3. Automatic Quality Retries
Firecrawl automatically ensures you get complete, usable content. If the initial scrape returns insufficient content (e.g., a page that hasn’t fully loaded), the system automatically retries with a backup rendering engine.
How it works:
- Firecrawl attempts to scrape with the primary engine
- If the content appears incomplete (too short, missing expected elements), it automatically retries
- The retry uses a different rendering approach optimized for complex pages
- You receive the successful result
This retry mechanism is by design - it ensures you get quality results rather than empty or partial content. However, it does add time when triggered.
Signs a retry occurred:
- Scrape time of 25-40+ seconds on a moderately complex page
- The page is JavaScript-heavy or has dynamic content
4. Proxy Type
Different proxy types have different performance characteristics:
| Proxy | Speed | Use Case |
|---|
basic | Fastest | Most websites |
stealth | Slower | Sites with bot detection |
auto | Varies | Automatically retries with stealth if basic fails |
Use Caching with maxAge
If you don’t need real-time data, leverage Firecrawl’s cache for up to 500% faster responses:
result = firecrawl.scrape("https://example.com", {
"formats": ["markdown"],
"maxAge": 86400000 # Accept cached data up to 1 day old
})

** REQUIREMENT 1 **
In the Firecrawl documentation excerpt, reproduce the part that opens with the words containing "3. Automatic Quality" and closes with "time when triggered.", substituting "default engine" for "primary engine".
** REQUIREMENT 2 **
According to the Firecrawl documentation excerpt, what does the system retry with when the initial scrape returns insufficient content?
** REQUIREMENT 3 **
Go on with the Firecrawl documentation excerpt from the point where it stops.

** ENTRIES SHOWN **
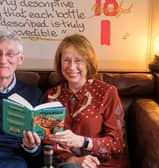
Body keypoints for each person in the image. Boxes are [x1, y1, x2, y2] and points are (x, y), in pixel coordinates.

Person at [44, 34, 129, 168]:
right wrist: (72, 159)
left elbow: (117, 143)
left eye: (78, 60)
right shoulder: (51, 96)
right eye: (66, 60)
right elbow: (47, 141)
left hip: (101, 164)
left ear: (88, 63)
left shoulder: (107, 92)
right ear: (59, 63)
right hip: (66, 164)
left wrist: (83, 141)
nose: (72, 67)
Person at [0, 31, 43, 168]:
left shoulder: (34, 95)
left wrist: (32, 147)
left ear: (21, 59)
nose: (2, 60)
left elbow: (38, 155)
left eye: (10, 54)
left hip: (14, 160)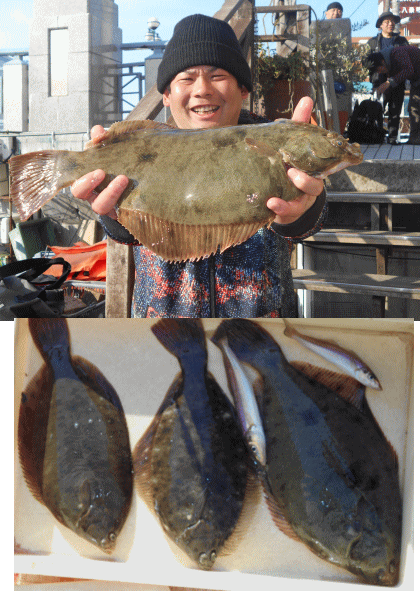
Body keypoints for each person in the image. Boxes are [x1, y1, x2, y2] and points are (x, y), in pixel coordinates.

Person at [71, 14, 326, 318]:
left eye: (217, 75)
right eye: (186, 78)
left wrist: (301, 209)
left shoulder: (273, 142)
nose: (202, 89)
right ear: (166, 95)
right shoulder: (145, 147)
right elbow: (129, 235)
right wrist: (115, 215)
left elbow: (310, 219)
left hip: (261, 330)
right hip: (165, 333)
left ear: (243, 89)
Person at [367, 12, 409, 144]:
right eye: (387, 22)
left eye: (392, 22)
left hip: (397, 81)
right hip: (378, 80)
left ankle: (392, 137)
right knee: (377, 109)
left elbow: (406, 60)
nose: (390, 24)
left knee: (395, 110)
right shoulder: (373, 42)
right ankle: (376, 135)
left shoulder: (401, 41)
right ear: (380, 25)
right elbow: (367, 62)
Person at [367, 45, 420, 145]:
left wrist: (388, 83)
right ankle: (415, 138)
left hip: (417, 79)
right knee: (413, 108)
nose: (379, 72)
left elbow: (409, 70)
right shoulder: (387, 61)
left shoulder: (397, 53)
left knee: (414, 108)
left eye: (379, 69)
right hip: (416, 80)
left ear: (382, 62)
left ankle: (416, 138)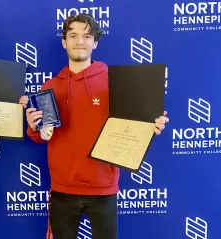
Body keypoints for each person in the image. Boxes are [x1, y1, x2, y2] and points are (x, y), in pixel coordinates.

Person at [19, 13, 169, 239]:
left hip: (103, 188)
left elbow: (134, 123)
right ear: (64, 42)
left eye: (87, 36)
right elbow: (42, 135)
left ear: (95, 42)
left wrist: (151, 125)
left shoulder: (114, 82)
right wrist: (33, 126)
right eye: (73, 35)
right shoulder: (50, 86)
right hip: (62, 189)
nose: (80, 41)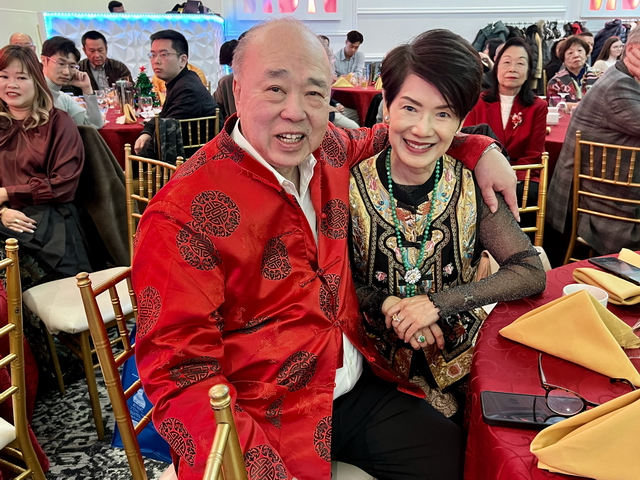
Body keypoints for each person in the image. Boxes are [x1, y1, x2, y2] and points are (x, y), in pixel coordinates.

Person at [132, 18, 518, 480]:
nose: (296, 111)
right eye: (275, 89)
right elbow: (179, 374)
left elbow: (402, 135)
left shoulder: (329, 150)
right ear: (237, 90)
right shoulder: (182, 214)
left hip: (353, 387)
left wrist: (481, 149)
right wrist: (260, 471)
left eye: (314, 93)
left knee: (464, 462)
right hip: (261, 413)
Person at [350, 30, 545, 421]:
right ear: (386, 105)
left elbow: (529, 270)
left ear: (461, 120)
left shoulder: (471, 182)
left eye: (443, 114)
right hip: (374, 369)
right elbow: (332, 278)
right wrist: (389, 306)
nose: (423, 129)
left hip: (465, 358)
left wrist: (438, 305)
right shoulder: (349, 184)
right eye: (409, 108)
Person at [0, 45, 90, 287]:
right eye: (4, 76)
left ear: (36, 80)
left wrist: (7, 193)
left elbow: (64, 185)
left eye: (21, 78)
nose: (11, 85)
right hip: (5, 218)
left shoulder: (58, 122)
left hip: (51, 217)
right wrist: (3, 210)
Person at [546, 27, 640, 258]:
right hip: (605, 206)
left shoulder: (622, 77)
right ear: (631, 49)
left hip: (613, 191)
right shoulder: (618, 86)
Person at [465, 37, 547, 228]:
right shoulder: (478, 101)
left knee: (527, 193)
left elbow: (533, 154)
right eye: (507, 62)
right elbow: (468, 144)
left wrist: (509, 177)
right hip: (482, 171)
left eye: (520, 63)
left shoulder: (538, 107)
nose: (512, 69)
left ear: (529, 71)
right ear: (496, 68)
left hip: (521, 174)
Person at [133, 29, 217, 157]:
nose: (156, 61)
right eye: (153, 55)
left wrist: (132, 166)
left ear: (183, 60)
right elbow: (164, 115)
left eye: (164, 54)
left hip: (190, 163)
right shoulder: (184, 80)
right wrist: (147, 132)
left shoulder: (187, 91)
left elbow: (165, 139)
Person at [41, 36, 104, 129]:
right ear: (44, 60)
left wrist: (87, 89)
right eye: (61, 64)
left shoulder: (64, 99)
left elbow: (94, 124)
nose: (66, 72)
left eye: (72, 66)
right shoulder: (32, 94)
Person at [546, 35, 598, 103]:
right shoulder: (556, 82)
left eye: (580, 51)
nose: (576, 55)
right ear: (563, 58)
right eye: (570, 53)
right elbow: (555, 104)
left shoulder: (599, 77)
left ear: (586, 54)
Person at [213, 39, 238, 120]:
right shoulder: (225, 82)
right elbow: (215, 105)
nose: (232, 66)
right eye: (228, 64)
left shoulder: (225, 81)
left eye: (231, 63)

** ANSWER 1 **
3. Automatic Quality Retries
Firecrawl automatically ensures you get complete, usable content. If the initial scrape returns insufficient content (e.g., a page that hasn’t fully loaded), the system automatically retries with a backup rendering engine.
How it works:
- Firecrawl attempts to scrape with the default engine
- If the content appears incomplete (too short, missing expected elements), it automatically retries
- The retry uses a different rendering approach optimized for complex pages
- You receive the successful result
This retry mechanism is by design - it ensures you get quality results rather than empty or partial content. However, it does add time when triggered.

** ANSWER 2 **
A backup rendering engine.

** ANSWER 3 **
Learn more about caching →
Add waitFor for JavaScript-Heavy Pages
If you’re experiencing retries on dynamic pages, adding waitFor can help the page fully render on the first attempt:
result = firecrawl.scrape("https://spa-website.com", {
"formats": ["markdown"],
"waitFor": 3000 # Wait 3 seconds for JS to render
})
Start with 2000-5000ms for most SPAs. Increase if you’re still seeing incomplete content.
Remove Unnecessary Actions
Only include actions you actually need:
# Slower - includes PDF generation
result = firecrawl.scrape("https://example.com", {
"formats": ["markdown"],
"actions": [{"type": "pdf"}] # Adds 10-30+ seconds
})
# Faster - just get the content
result = firecrawl.scrape("https://example.com", {
"formats": ["markdown"]
})
Only request the formats you need:
# Slower - requesting multiple formats
result = firecrawl.scrape("https://example.com", {
"formats": ["markdown", "html", "rawHtml", "links", {"type": "screenshot", "fullPage": True}]
})
# Faster - just what you need
result = firecrawl.scrape("https://example.com", {
"formats": ["markdown"]
})
Debugging Slow Scrapes
Every scrape response includes a scrapeId in the metadata:
{
"metadata": {
"scrapeId": "019bc08e-0ebd-726b-83e6-8b4cfc772e51",
"statusCode": 200,
...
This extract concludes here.